Arrange all the rows below as a numbered list, skipping any blank lines. Leave the pictures out of your list.

------------------------------------------------------------------------

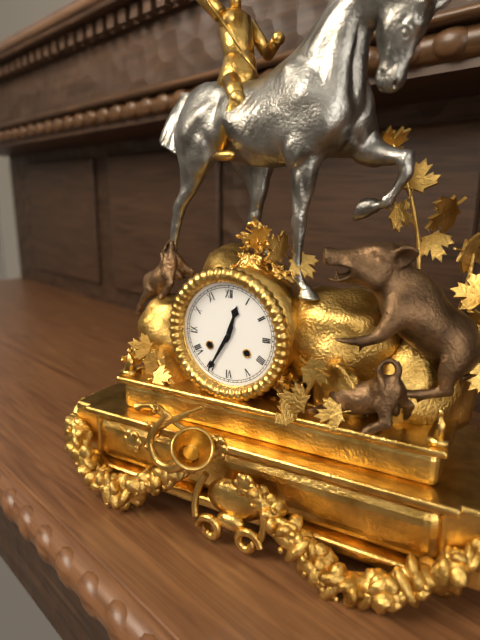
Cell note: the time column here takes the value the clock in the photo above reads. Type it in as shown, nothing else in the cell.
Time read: 12:35
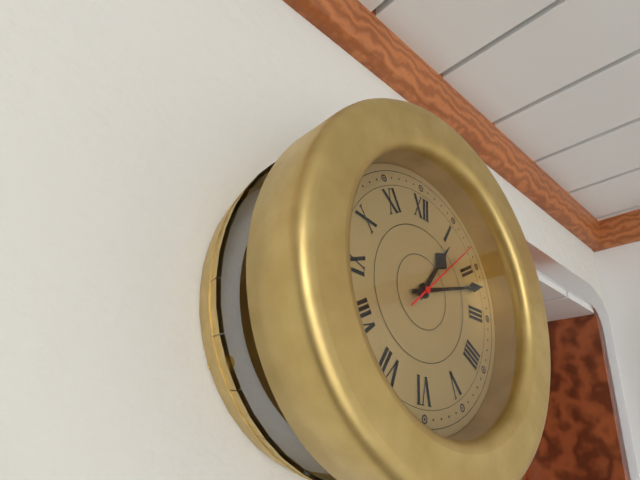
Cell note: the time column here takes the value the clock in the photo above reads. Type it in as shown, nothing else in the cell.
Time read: 1:12:08
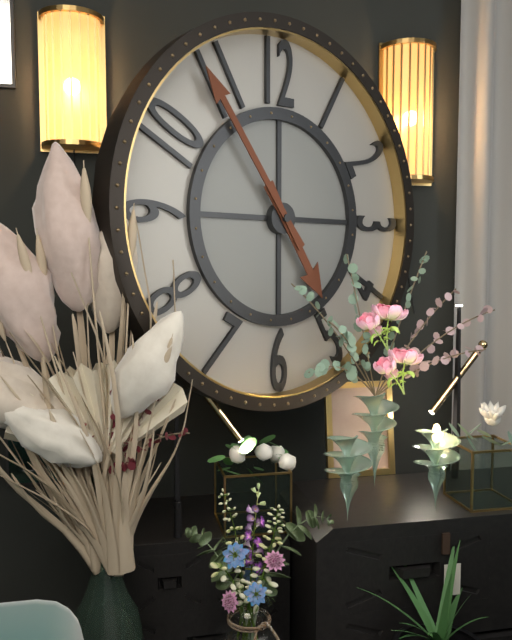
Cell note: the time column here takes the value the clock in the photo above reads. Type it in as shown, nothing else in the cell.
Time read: 4:54
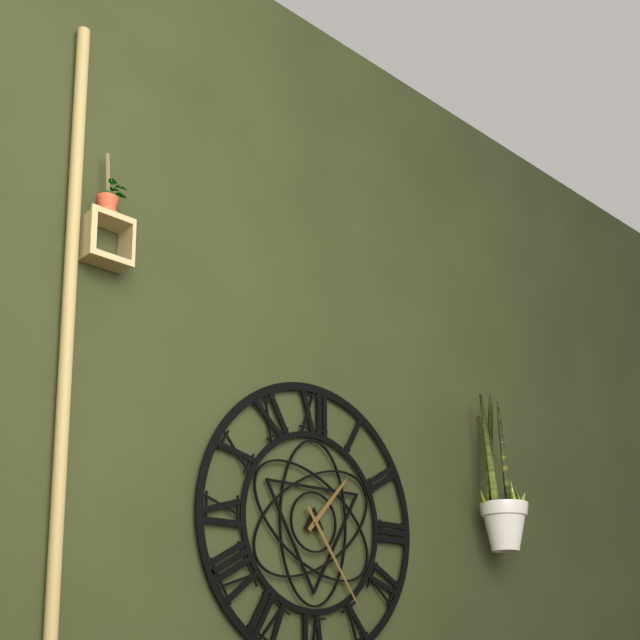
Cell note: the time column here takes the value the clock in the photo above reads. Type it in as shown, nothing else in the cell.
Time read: 1:24
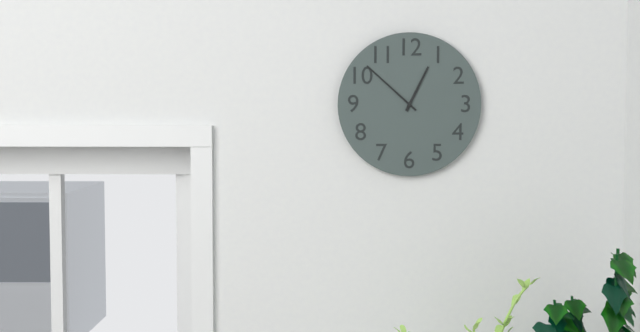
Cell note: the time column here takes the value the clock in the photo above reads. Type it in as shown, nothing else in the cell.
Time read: 12:52
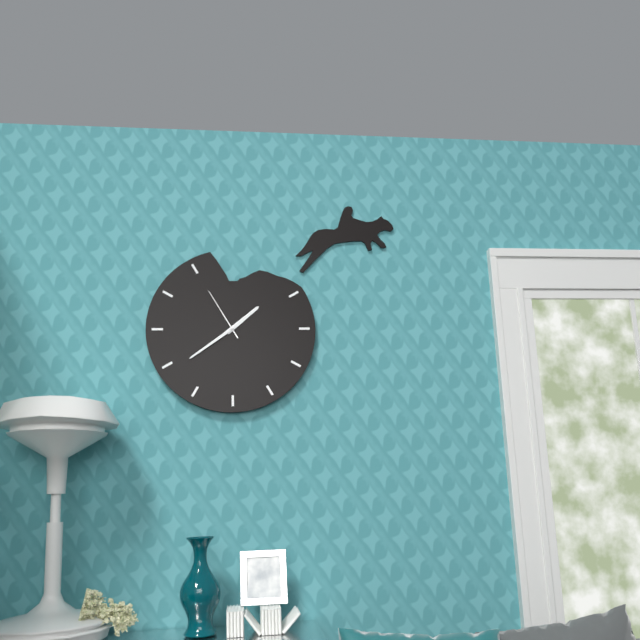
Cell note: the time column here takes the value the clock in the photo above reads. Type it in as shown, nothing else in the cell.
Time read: 1:39:55
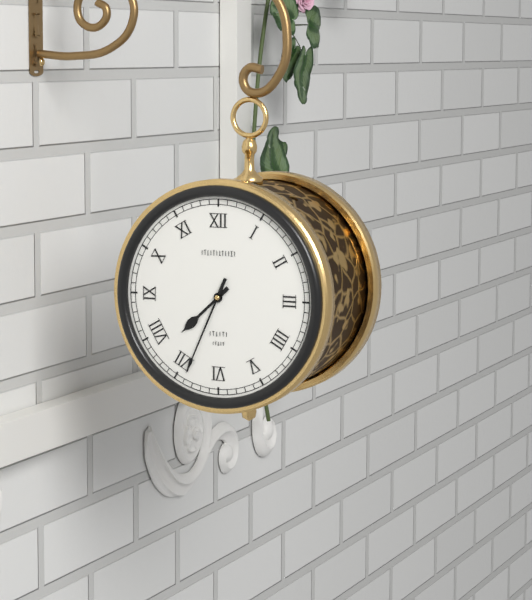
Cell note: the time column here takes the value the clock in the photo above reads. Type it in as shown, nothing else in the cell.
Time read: 7:34
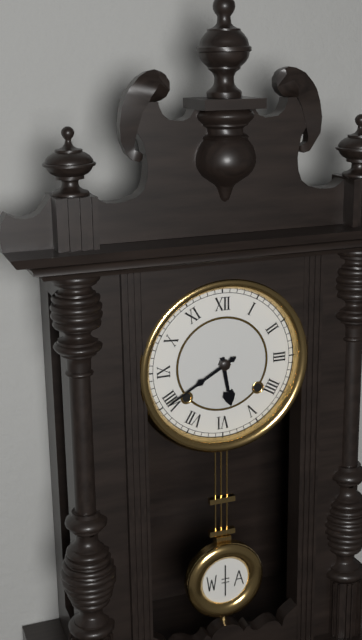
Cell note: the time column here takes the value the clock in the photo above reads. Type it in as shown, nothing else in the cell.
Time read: 5:40
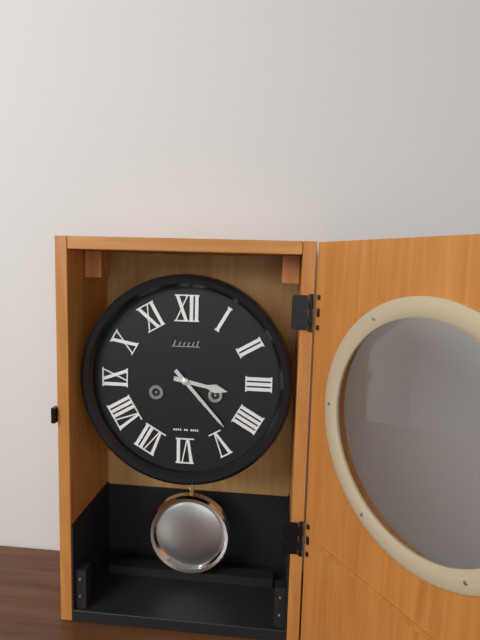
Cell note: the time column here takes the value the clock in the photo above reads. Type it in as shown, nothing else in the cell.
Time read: 3:23
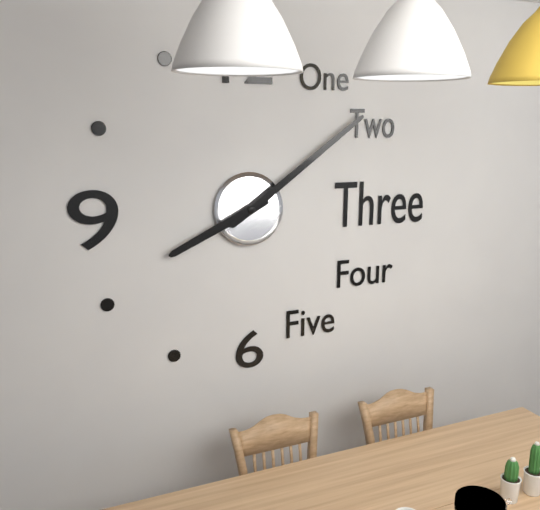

------------------------------------------------------------------------

**ANSWER IN FULL:**
1. Cell note: the time column here takes the value the clock in the photo above reads. Type it in as shown, nothing else in the cell.
2. Time read: 12:35
3. Cell note: the time column here takes the value the clock in the photo above reads. Type it in as shown, nothing else in the cell.
4. Time read: 1:12:08
5. Cell note: the time column here takes the value the clock in the photo above reads. Type it in as shown, nothing else in the cell.
6. Time read: 4:54
7. Cell note: the time column here takes the value the clock in the photo above reads. Type it in as shown, nothing else in the cell.
8. Time read: 1:24
9. Cell note: the time column here takes the value the clock in the photo above reads. Type it in as shown, nothing else in the cell.
10. Time read: 12:52
11. Cell note: the time column here takes the value the clock in the photo above reads. Type it in as shown, nothing else in the cell.
12. Time read: 1:39:55
13. Cell note: the time column here takes the value the clock in the photo above reads. Type it in as shown, nothing else in the cell.
14. Time read: 7:34
15. Cell note: the time column here takes the value the clock in the photo above reads. Type it in as shown, nothing else in the cell.
16. Time read: 5:40
17. Cell note: the time column here takes the value the clock in the photo above reads. Type it in as shown, nothing else in the cell.
18. Time read: 3:23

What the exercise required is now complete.